AIM OF THE TASK:
Swap "cross" for "intersect" in the data from the line with "True or false: FalsePositive" up to and including the line with "Is there a majority slice in this chart?", and give only those lines back with nothing else changed.

EXERCISE MATERIALS:
#####

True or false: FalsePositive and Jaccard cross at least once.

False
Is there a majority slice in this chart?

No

#####

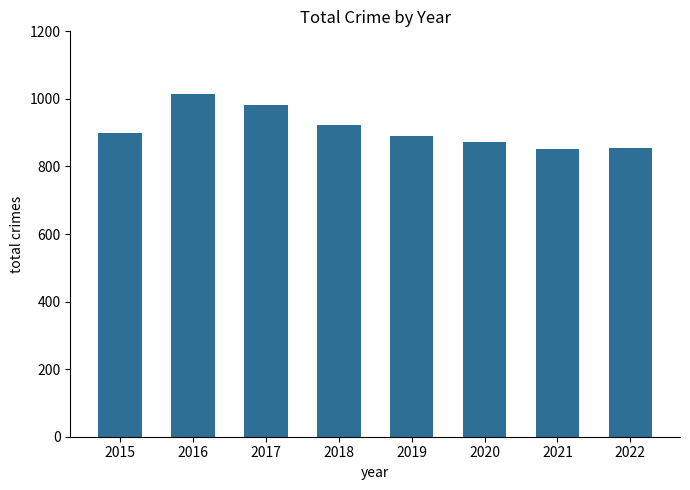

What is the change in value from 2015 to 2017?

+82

#####

RESULT OF THIS EXERCISE:
True or false: FalsePositive and Jaccard intersect at least once.

False
Is there a majority slice in this chart?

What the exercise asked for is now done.